Multiple Sklerose (MS) ist eine chronisch-entzündliche Erkrankung des zentralen Nervensystems, die neben den typischen körperlichen Symptomen auch neuropsychiatrische Beschwerden wie kognitive Störungen und Fatigue verursachen kann. Diese kognitiven Defizite, die oft als "verborgene Symptome" bezeichnet werden, können einen erheblichen Einfluss auf die Lebensqualität und die Arbeitsfähigkeit der Betroffenen haben. Dieser Artikel bietet einen umfassenden Überblick über die Ursachen, Epidemiologie, Arten, Diagnose und Behandlung von kognitiven Störungen bei MS.

Einführung

Kognitive Störungen sind ein häufiges und oft übersehenes Symptom der Multiplen Sklerose (MS). Sie können sich in verschiedenen Formen äußern und die Lebensqualität der Betroffenen erheblich beeinträchtigen. Es ist wichtig, diese Störungen frühzeitig zu erkennen und zu behandeln, um den Verlauf der MS positiv zu beeinflussen und die Arbeitsfähigkeit der Patienten zu erhalten.

Was sind kognitive Funktionen?

Kognition ist ein Sammelbegriff für die höheren geistigen Fähigkeiten des Menschen. Dazu gehören Aufmerksamkeit, Gedächtnis, Konzentration, die Fähigkeit, Informationen zu verarbeiten und Schlussfolgerungen zu ziehen.

Arten von Kognitiven Störungen bei MS

Kognitive Störungen bei MS können verschiedene Bereiche der Kognition betreffen. Zu den häufigsten gehören:

  • Verlangsamung der Informationsverarbeitungsgeschwindigkeit: Dies ist oft das erste Anzeichen kognitiver Störungen und sollte als Warnsignal für eine Progression der Erkrankung gesehen werden.
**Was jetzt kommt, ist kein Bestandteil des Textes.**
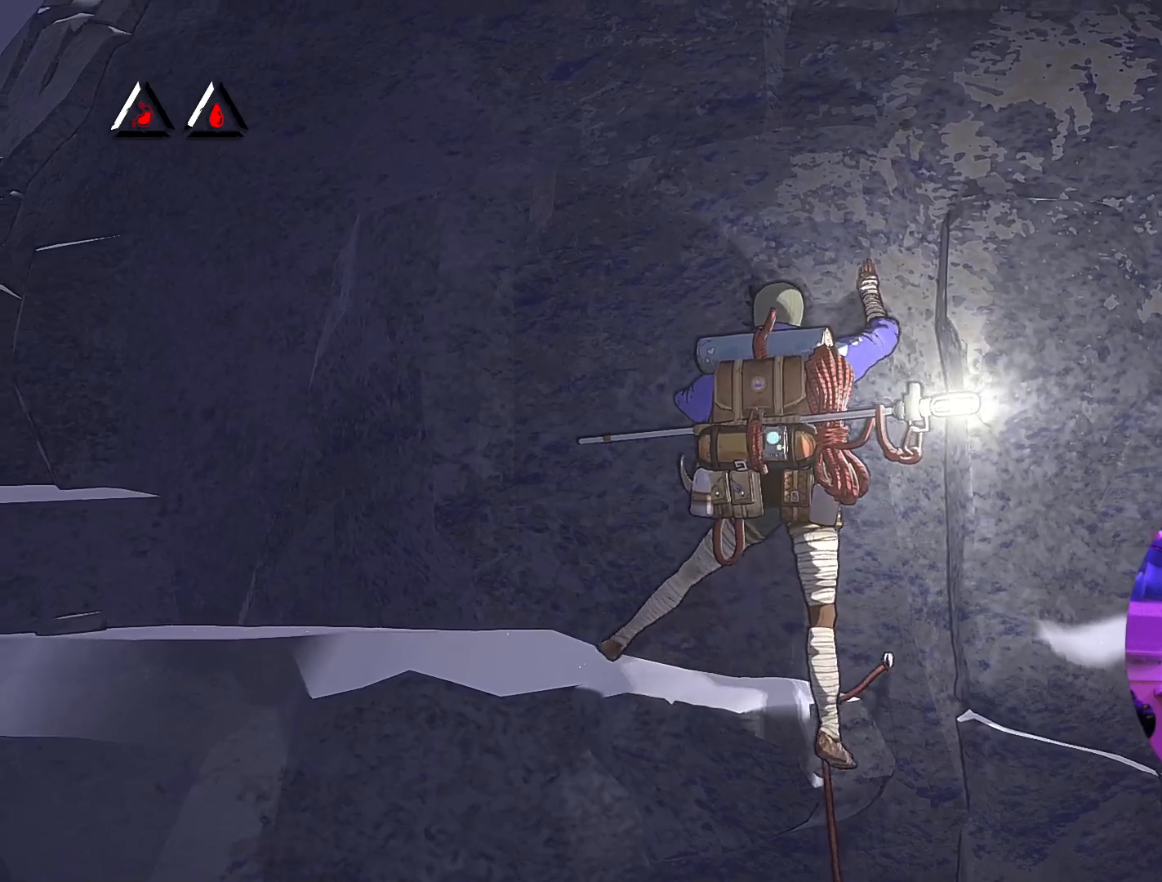
{"buttons": ["R1"], "left_stick": "center", "right_stick": "center", "events": [[100, "left_stick", "down-right"], [383, "left_stick", "center"], [417, "R1", "down"]]}
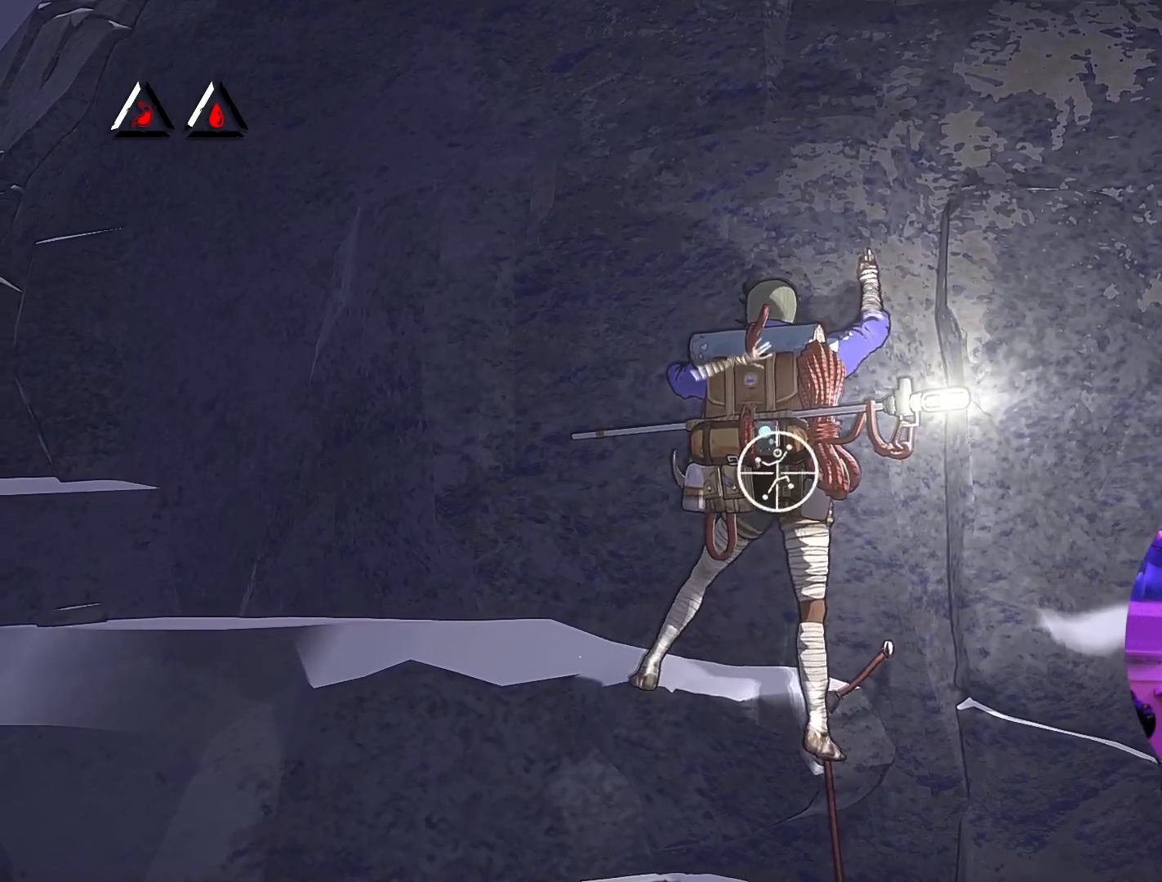
{"buttons": ["R1"], "left_stick": "down-right", "right_stick": "center", "events": [[317, "left_stick", "down-right"]]}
Betroffene benötigen mehr Zeit, um Informationen zu verarbeiten und Aufgaben zu erledigen.
  • Aufmerksamkeits- und Konzentrationsprobleme: Es fällt schwer, die Aufmerksamkeit über einen längeren Zeitraum aufrechtzuerhalten oder sich auf mehrere Dinge gleichzeitig zu konzentrieren.
  • Beeinträchtigungen der exekutiven Funktionen: Dies betrifft Fähigkeiten wie Multitasking, mentale Flexibilität und Problemlösung. Betroffene haben Schwierigkeiten, Aufgaben zu planen, zu organisieren und durchzuführen.
  • Gedächtnisstörungen: Vor allem das Kurzzeitgedächtnis ist häufig betroffen. Betroffene haben Schwierigkeiten, sich neue Informationen zu merken oder sich an kürzlich Erlebtes zu erinnern.
  • Visuell-räumliche Probleme: Schwierigkeiten bei der räumlichen Orientierung oder der Wahrnehmung von Bildern und Formen.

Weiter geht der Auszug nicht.